章加利正色的道:“不错,我的确是相当器重你。”
金雷冷冷地道:“只不过是想利用我而已!”
章加利并不否认地道:“当然,如果你毫无利用价值,我何必苦口婆心地在想法点醒你,只要你能归顺,我纵是花上一天口舌,也是值得的……”金雷嗯了一声道:“你的好意我心领了!”
章加利心中一怒,那怒火刹那间又重新被点燃起来,他气得混身一抖,朝前踏出半步,道:“好一块顽石,泥古而不化……”这个西域高手似乎下定了决心,宁为玉碎不愿瓦全,只见他那微散发丝根根竖了起来,凶狠狠地怒视着金雷。
金雷面无惧色,冷笑道:“阁下欲动手吗?”
章加利哼了一声道:“不错。”
火龙女高声道:“爹,杀了他!”
章加利的右手斜斜一举,深沉地道:“当然,爹爹从不留活口!”
他那只硕大的手掌一举,一蓬夺目的凝光自他掌心之中泛射出来,照得金雷心中一寒。
此刻,突闻亡命徒大叫一声,金雷闻声一怔,章加利却霍然一个转身,顿时,面色陡地大变。
此刻穹空灰黯,大地扬溢着一股肃杀的气氛,亡命徒突然横空一跃,随手一掌把金雷推到一边,大声叫道:“金兄注意。”
金雷一怔,身子移出数尺,道:“有何指教!”
亡命徒面上露着一层恐惧颤栗之色,指着章加利那斜举着的手恐怖的退着步子,颤声道:“这是“血手颖?”
此言一出,金雷心中着实是一沉,他仿佛在什么地方听过这个名字,可是在一时之间又想不出来,乍然看见亡命徒那种惊恐之色,他晓得这一定是一种极厉害的武功。

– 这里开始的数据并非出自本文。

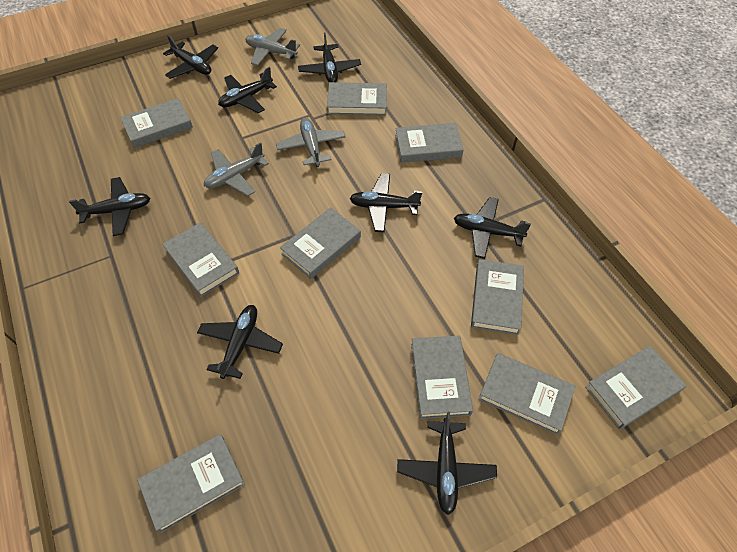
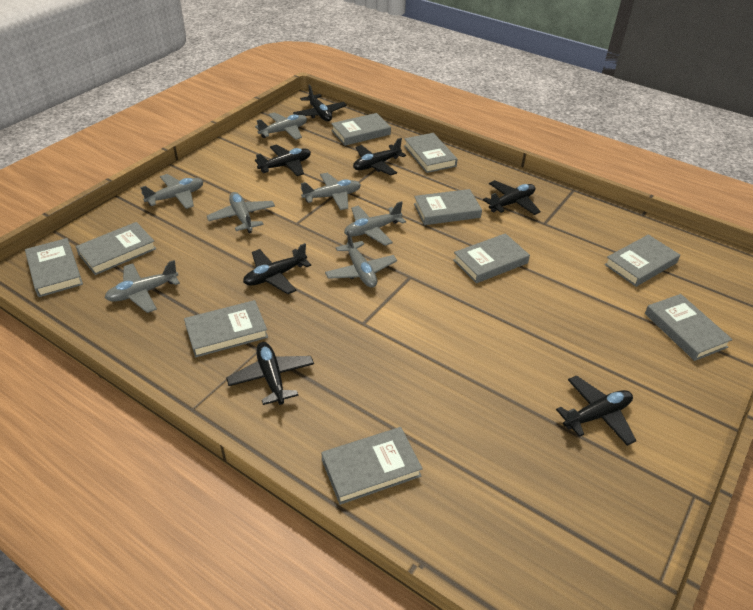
black plane: 8 -> 7
grey plane: 3 -> 7

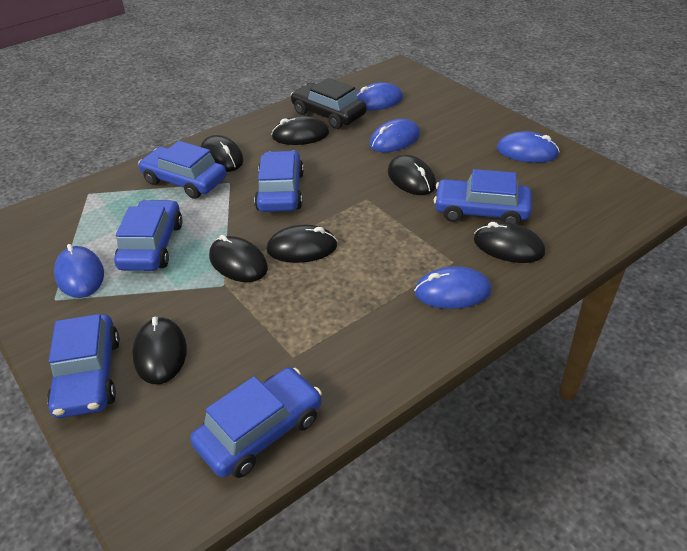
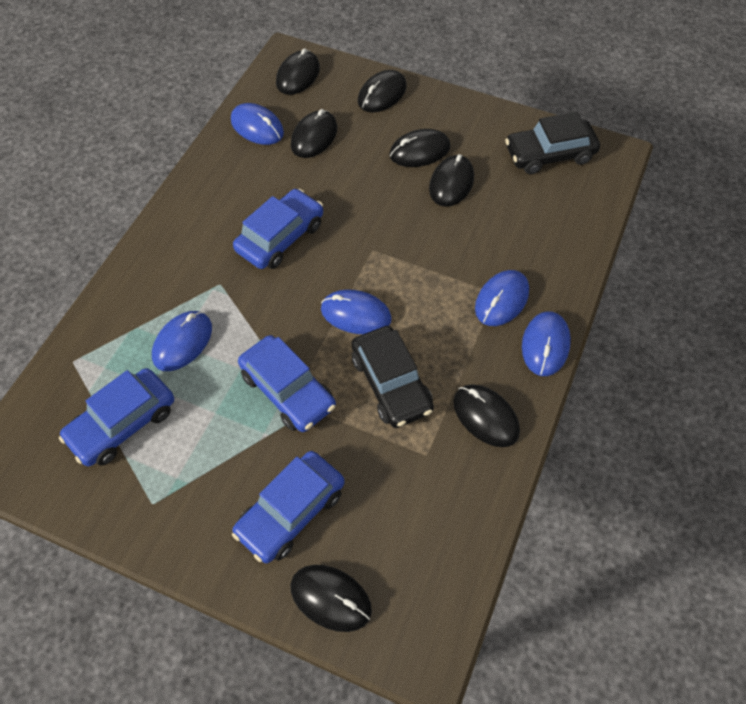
black car: 1 -> 2
blue car: 6 -> 4

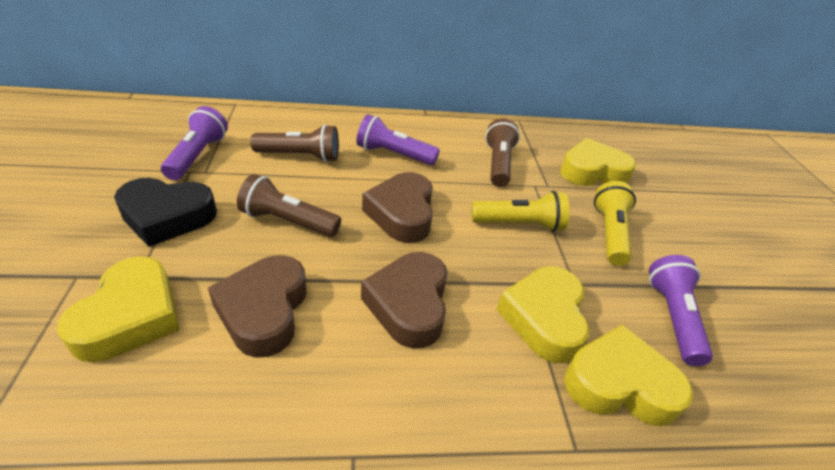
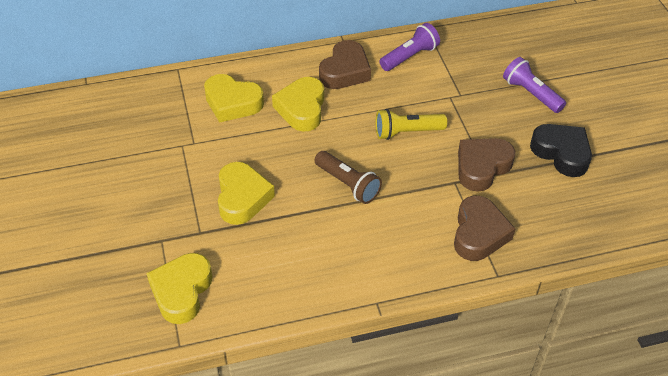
brown flashlight: 3 -> 1
purple flashlight: 3 -> 2
yellow flashlight: 2 -> 1

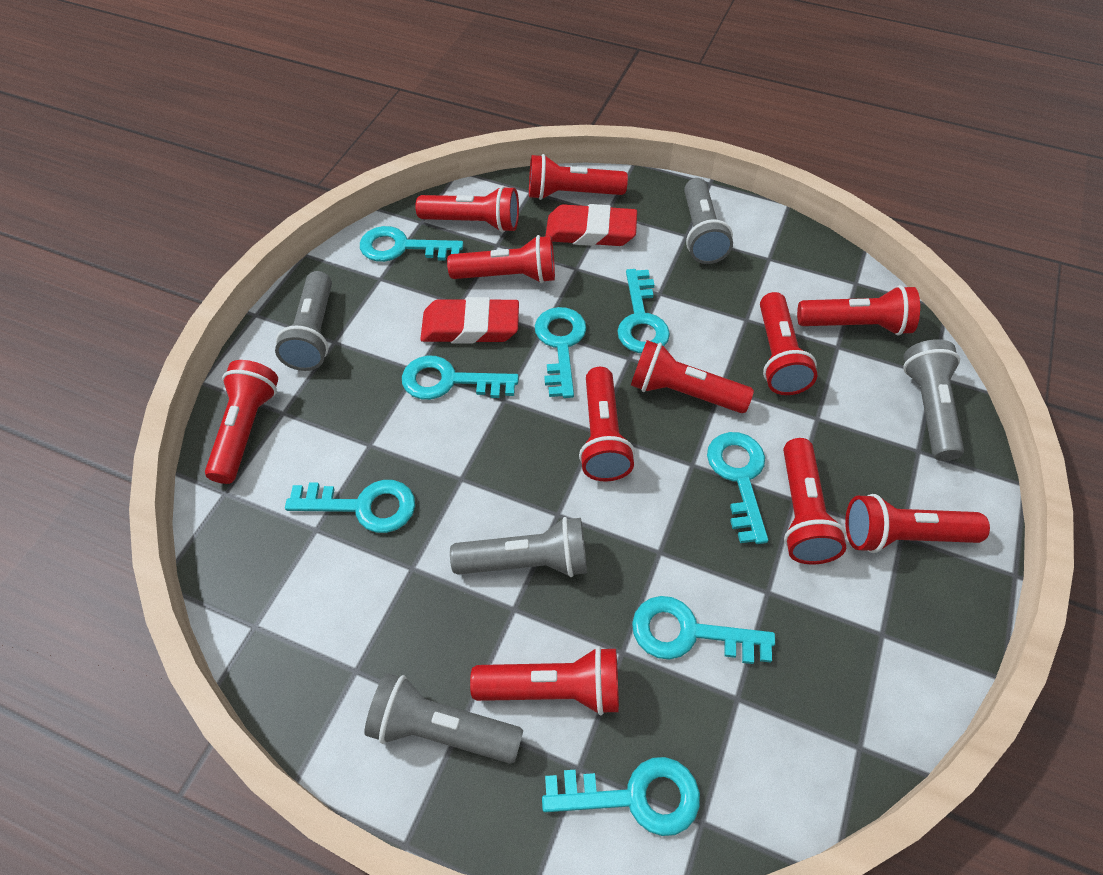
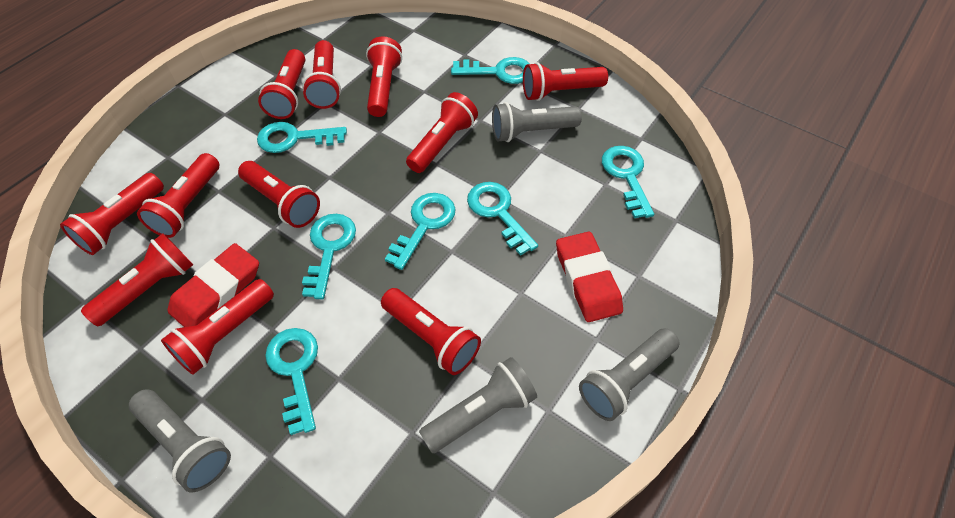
grey flashlight: 5 -> 4
turquoise key: 8 -> 7

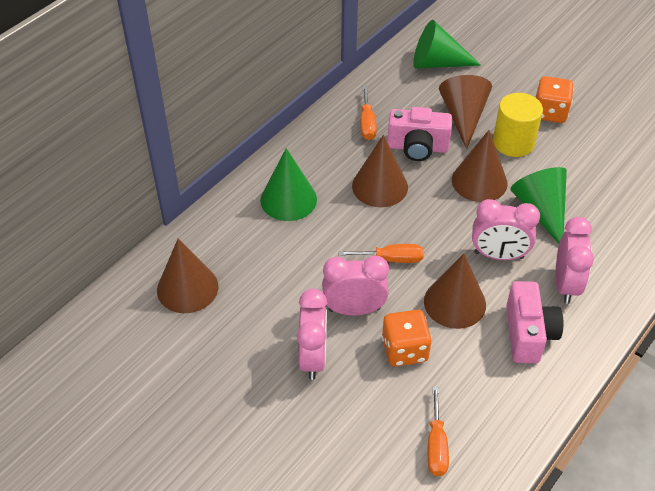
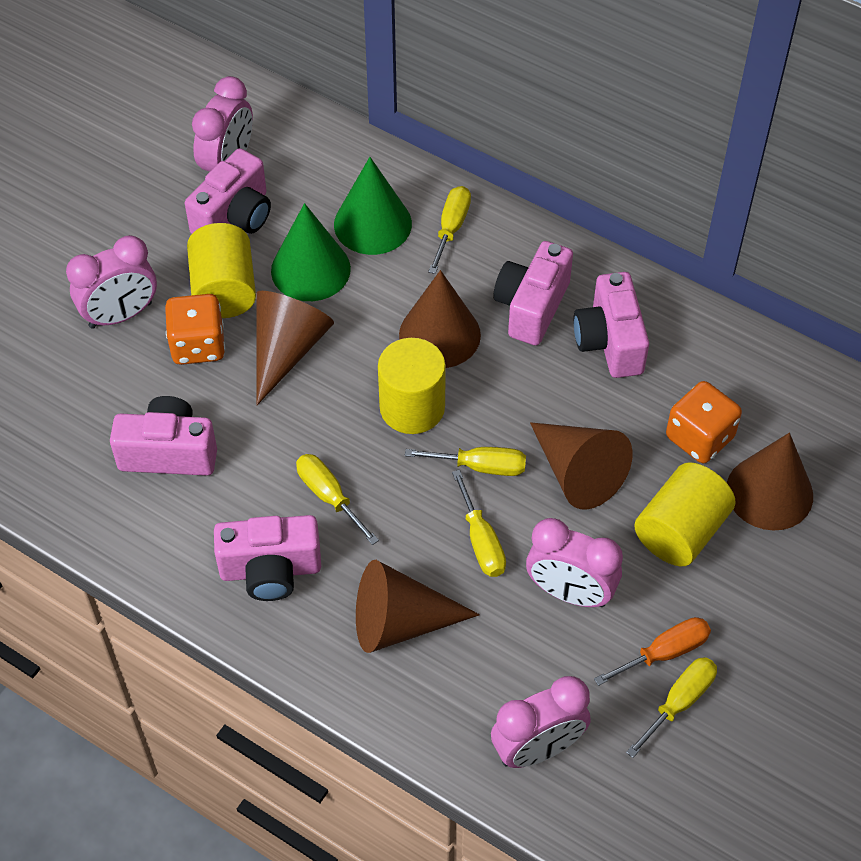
green cone: 3 -> 2
orange screwdriver: 3 -> 1
pink camera: 2 -> 5
yellow cylinder: 1 -> 3
yellow screwdriver: 0 -> 5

章加利面色一变,低嘿道:“真是怪事多多,中原道上居然也有认出我这种武功的人,嘿嘿,我倒要看看什么人有这样好的见识!”
他说着朝金七郎一步一步地逼去。
金雷长剑一撩,划起一道光弧,挡住章加利的去路,这一剑又快又狠,随之而去,逼得章加利只得一停身子,面上杀机却随这一停之势愈来愈浓。
金雷低声道:“什么是“血手印?””
金七郎低声道:“这是一种旁门左道的功夫,相传练这种功夫的人都要先淬练自己的双目,使自己的双目在最烈的阳光之下依然能明澈如水,不为阳光所射,所以初习这种功夫的人必须在每日正午时,眼睛望着太阳,直至眼睛能适应最强的强光为止,然后再以活人的鲜血每日浸淫手掌,这样连续三年方有小成,今日章加利的掌心已可发出红光,此人至少已有数十年的苦修,这种功夫厉害处是中人身体之后,前后不过七日功夫能使中掌者全身发红至死为止,江湖上对这种功夫知者甚少,在中原道上更是无人知晓!……”他将这段武林秘辛简单扼要的向金雷交代明白,匆促间无法细述明白,但金雷的心情已随着亡命徒这段话而显得沉重无比,面上沉凝的一如潭水。
章加利被碧血剑一挡,身子一停后,怒问道:“亡命徒,“血手颖这三个字是谁告诉你的?”
亡命徒冷冷地道:“这个用不着你问。”
章加利沉声道:“你说不说?”
亡命徒怒声道:“不说。”
火龙女大声道:“爹,他可是和那三个老鬼有关系?”
章加利嗯了一声道:“除了那三个老鬼外,我相信还没人认得出这种神秘的功夫,孩子,咱们这趟中原可没白来,至少知道那三个老鬼还在世上……”他双目有若紫电般的扫视在亡命徒面上,道:“告诉我,是不是那三个老鬼告诉你的?”
亡命徒冷然地道:“我不懂你的话!”
章加利嘿嘿两声道:“你自然不懂,因为那三个老鬼已经告诉你这件事对于我是何等的重要,只要我能发现他们藏身的地方,这辈子我永远都不会放过他们!”
他说的咬牙切齿,仿佛是恨到极点,而无法得到适度的发泄一样,那种神情真是使人不敢恭维。
金雷看不顺眼,淡漠地道:“他们和你有仇?”
章加利哼哼地道:“凭他们没资格和我有仇……”金雷略略一怔,道:“既然没有仇恨,你为什么非要置他们于死地!”
章加利双目一闪,斜睨了自己那举在半空中的手掌一眼,一股子怒火,刹那间塞满他的心湖。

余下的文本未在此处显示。